An intro to data models for analysts with a short case study on Flappy Bird

Sep 03, 2024

Data models are aggregated daily tables created on top of raw data and based on business logic. They make analytics easier, faster, more accurate, and way less frustrating.

When we talk about automation, we are really talking about building and refreshing these data models.

These tables feed into the dashboards, data requests, and common analysis requirements. For example, if you have a retention page on your dashboard with 8 different retention charts - retention by source, by engagement type, by country, by device, etc. - you can either write the retention subquery 8 times or create a ‘retention’ model and just join it with the other conditions to get your charts.

snapshot of a user retention table that feeds into many different charts and queries.

This way, you get the same retention definition, and you get shorter queries.

Data models help the analytics team stick to one definition for all important metrics as the models are built by calculating the key metrics. Once the metric is calculated and stored in the table, you can pull it from this table instead of writing a fresh query.

I used to call these tables aggregate tables as they are formed by aggregating daily data (group by), but they are also called abstract tables, data models, data layers, etc.

Data models are just tables where we have grouped data so we can write queries very quickly on top of them instead of referring to raw data for every data requirement.

My definition does not align with the technical definition of a data model - because it’s usually a domain of data engineers. I think of data models as a data representation of the business model.

And that brings us to the “Business Model”. For our purpose, the business model is the process by which a business gets revenue from its users.

Don't confuse the business model with just the monetization (the money-making) part of the business. It is the entire journey from user acquisition to monetization. After all, every component of a business is ultimately in service to monetize users.
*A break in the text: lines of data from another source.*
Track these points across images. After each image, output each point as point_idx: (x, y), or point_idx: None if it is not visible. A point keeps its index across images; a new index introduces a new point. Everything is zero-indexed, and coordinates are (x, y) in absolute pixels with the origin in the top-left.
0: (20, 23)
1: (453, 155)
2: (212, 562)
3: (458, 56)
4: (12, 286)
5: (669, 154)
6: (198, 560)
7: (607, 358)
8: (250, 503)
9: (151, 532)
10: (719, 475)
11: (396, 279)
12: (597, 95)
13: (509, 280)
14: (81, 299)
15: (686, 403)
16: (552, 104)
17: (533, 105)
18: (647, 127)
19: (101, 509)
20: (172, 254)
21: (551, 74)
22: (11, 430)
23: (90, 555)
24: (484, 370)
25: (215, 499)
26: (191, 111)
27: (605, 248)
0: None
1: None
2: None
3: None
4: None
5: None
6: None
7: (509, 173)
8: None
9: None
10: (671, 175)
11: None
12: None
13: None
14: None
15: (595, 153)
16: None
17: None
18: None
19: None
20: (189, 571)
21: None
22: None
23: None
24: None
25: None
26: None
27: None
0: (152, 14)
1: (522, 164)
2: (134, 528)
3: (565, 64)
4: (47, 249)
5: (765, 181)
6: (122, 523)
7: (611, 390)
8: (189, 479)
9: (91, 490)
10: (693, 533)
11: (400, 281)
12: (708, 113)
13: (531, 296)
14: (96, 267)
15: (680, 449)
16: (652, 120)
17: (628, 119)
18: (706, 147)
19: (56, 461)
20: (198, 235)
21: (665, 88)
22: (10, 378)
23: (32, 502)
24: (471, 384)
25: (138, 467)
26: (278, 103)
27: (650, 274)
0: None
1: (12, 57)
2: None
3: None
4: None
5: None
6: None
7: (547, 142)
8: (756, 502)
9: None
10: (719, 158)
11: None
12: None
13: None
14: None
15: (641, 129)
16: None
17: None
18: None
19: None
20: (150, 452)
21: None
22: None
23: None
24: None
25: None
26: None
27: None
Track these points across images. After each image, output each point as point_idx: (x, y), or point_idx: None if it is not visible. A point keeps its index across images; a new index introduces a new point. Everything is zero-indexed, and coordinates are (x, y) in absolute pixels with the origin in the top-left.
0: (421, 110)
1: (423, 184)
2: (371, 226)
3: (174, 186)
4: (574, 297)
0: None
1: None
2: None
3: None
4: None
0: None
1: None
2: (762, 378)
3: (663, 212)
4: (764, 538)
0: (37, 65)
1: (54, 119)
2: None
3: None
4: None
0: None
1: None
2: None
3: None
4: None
So, a business model can be broken down into components like marketing, engagement, retention, referrals, and activation. As business models vary from one company to another, so do the data models.

That’s why we have to learn how to build our own. Let’s start with the simplest businesses - hypercasual games. For this post, I will focus on the process. In future posts, I will share complete data models for different business models.

Data Models for a Hypercasual Game

Do you remember the Flappy Bird game? It had only one action - tap to make the bird jump through the gaps. There was nothing else.

Flappy bird frustrated players and shot to the top of the charts some years ago.

How do you get profit in a business like Flappy Bird? By generating more revenue from ads than you spend on acquiring users through marketing. This translates to:

acquire users cheaply (acquisition)
keep them engaged as long as possible (engagement and activation)
keep them returning as often as possible (retention)
maximize Ad-revenue (monetization)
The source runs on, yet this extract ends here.